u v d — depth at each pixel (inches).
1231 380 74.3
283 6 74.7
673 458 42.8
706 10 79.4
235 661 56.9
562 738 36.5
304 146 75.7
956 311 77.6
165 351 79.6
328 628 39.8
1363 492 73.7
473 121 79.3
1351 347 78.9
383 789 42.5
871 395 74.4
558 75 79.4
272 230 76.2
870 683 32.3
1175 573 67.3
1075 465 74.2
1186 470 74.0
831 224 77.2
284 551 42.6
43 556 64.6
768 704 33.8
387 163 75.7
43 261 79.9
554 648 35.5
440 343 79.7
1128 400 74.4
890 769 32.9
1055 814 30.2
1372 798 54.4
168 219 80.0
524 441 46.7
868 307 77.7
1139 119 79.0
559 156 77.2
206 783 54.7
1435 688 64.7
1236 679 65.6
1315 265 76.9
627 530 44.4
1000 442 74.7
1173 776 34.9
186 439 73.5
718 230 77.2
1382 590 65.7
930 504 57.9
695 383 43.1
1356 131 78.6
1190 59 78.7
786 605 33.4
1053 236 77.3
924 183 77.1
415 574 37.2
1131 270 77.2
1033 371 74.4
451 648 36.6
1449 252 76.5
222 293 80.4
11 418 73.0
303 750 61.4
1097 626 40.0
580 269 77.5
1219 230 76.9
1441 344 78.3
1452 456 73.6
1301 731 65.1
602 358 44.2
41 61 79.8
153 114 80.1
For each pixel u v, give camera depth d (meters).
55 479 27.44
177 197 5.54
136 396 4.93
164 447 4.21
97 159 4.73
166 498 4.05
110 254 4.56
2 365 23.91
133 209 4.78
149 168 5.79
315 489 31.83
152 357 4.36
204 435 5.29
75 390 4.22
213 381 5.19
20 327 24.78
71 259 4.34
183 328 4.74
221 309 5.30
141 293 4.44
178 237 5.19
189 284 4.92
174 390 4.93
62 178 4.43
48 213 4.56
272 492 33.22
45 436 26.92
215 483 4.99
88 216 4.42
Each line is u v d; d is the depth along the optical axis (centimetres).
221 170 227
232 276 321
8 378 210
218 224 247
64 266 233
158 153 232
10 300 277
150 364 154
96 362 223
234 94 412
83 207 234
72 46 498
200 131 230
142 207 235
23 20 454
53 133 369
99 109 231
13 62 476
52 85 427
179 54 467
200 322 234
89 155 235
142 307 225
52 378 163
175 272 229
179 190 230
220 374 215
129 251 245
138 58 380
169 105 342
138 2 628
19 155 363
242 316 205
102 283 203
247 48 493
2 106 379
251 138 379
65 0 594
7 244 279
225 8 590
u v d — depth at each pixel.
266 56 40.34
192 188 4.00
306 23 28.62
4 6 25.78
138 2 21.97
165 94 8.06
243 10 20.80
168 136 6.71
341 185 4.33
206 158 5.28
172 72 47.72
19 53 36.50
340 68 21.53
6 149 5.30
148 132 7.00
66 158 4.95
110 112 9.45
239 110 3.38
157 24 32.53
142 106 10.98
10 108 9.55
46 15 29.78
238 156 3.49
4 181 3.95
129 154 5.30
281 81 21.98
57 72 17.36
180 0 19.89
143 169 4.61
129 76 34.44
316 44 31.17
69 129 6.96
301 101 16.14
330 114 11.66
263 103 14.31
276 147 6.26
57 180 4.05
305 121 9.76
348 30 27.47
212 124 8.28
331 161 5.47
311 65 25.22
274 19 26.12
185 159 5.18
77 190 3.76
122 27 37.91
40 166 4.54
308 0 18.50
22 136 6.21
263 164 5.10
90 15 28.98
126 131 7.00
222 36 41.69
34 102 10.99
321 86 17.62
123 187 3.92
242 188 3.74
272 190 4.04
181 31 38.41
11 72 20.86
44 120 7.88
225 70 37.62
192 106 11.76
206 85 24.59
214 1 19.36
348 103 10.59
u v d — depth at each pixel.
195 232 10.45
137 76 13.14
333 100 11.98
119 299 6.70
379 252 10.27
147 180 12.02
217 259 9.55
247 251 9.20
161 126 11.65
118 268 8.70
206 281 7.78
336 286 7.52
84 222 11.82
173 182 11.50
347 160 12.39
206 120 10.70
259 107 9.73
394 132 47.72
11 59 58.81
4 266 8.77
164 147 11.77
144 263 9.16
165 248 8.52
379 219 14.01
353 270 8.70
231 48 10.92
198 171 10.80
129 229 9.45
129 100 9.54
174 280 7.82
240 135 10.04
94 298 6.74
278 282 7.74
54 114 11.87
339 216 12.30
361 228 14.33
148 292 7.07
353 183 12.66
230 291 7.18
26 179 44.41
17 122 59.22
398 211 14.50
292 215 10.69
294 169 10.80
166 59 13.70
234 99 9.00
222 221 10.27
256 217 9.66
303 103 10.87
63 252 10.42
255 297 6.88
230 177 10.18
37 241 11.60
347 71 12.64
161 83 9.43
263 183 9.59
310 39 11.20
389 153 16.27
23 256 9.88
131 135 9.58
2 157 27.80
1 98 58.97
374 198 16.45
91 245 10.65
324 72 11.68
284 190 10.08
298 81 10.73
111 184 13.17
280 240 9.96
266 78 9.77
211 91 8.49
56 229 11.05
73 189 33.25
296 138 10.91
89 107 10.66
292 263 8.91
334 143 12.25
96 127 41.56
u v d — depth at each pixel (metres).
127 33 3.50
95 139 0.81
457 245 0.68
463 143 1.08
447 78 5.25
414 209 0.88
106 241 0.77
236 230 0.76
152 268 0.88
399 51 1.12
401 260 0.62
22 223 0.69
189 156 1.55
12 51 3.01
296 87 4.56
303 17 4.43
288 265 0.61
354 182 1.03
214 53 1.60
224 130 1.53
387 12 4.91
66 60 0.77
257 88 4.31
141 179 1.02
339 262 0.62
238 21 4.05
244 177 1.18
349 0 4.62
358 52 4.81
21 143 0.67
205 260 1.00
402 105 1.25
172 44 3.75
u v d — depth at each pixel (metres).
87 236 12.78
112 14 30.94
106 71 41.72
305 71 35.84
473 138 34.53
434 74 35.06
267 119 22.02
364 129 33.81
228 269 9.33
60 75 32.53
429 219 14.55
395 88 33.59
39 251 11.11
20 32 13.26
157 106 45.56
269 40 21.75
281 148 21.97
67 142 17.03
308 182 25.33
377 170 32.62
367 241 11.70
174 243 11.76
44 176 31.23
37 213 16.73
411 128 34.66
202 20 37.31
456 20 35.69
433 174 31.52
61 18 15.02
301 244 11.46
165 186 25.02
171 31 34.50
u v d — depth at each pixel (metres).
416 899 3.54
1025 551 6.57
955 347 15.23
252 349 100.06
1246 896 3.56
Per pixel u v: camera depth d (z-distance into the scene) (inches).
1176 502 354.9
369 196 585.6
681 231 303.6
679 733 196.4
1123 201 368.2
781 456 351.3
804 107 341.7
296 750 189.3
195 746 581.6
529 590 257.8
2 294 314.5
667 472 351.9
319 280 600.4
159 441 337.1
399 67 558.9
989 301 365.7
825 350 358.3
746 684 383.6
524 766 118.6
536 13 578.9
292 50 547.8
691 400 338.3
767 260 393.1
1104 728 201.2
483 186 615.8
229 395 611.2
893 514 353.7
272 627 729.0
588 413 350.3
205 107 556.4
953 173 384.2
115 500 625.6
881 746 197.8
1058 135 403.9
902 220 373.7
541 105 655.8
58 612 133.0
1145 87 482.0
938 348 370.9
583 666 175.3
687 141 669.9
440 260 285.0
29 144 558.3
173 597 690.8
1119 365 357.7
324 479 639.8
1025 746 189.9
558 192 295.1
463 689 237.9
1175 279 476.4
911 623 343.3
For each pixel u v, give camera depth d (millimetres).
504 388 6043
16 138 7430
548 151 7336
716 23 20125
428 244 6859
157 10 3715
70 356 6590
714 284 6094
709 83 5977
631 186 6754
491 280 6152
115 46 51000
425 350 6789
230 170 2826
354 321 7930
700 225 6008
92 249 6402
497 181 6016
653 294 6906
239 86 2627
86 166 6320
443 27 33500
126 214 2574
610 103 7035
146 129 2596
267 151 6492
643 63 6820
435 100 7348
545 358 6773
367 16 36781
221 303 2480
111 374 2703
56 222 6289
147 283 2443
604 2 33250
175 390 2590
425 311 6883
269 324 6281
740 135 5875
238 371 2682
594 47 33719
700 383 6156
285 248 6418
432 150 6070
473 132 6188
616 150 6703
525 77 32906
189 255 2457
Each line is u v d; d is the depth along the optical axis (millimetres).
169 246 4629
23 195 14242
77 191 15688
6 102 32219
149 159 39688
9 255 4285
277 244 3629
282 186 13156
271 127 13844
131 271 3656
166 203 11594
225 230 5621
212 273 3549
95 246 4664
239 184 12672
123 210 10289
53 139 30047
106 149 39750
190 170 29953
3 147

- - - - - - -

:: Aim of the exercise ::
From the records above, reproduce exactly the lines from the one with "667 472 351.9" to the one with "70 356 6590", both included, and no others.

:: Reply ::
667 472 351.9
319 280 600.4
159 441 337.1
399 67 558.9
989 301 365.7
825 350 358.3
746 684 383.6
524 766 118.6
536 13 578.9
292 50 547.8
691 400 338.3
767 260 393.1
1104 728 201.2
483 186 615.8
229 395 611.2
893 514 353.7
272 627 729.0
588 413 350.3
205 107 556.4
953 173 384.2
115 500 625.6
881 746 197.8
1058 135 403.9
902 220 373.7
541 105 655.8
58 612 133.0
1145 87 482.0
938 348 370.9
583 666 175.3
687 141 669.9
440 260 285.0
29 144 558.3
173 597 690.8
1119 365 357.7
324 479 639.8
1025 746 189.9
558 192 295.1
463 689 237.9
1175 279 476.4
911 623 343.3
For each pixel u v, give camera depth d (millimetres).
504 388 6043
16 138 7430
548 151 7336
716 23 20125
428 244 6859
157 10 3715
70 356 6590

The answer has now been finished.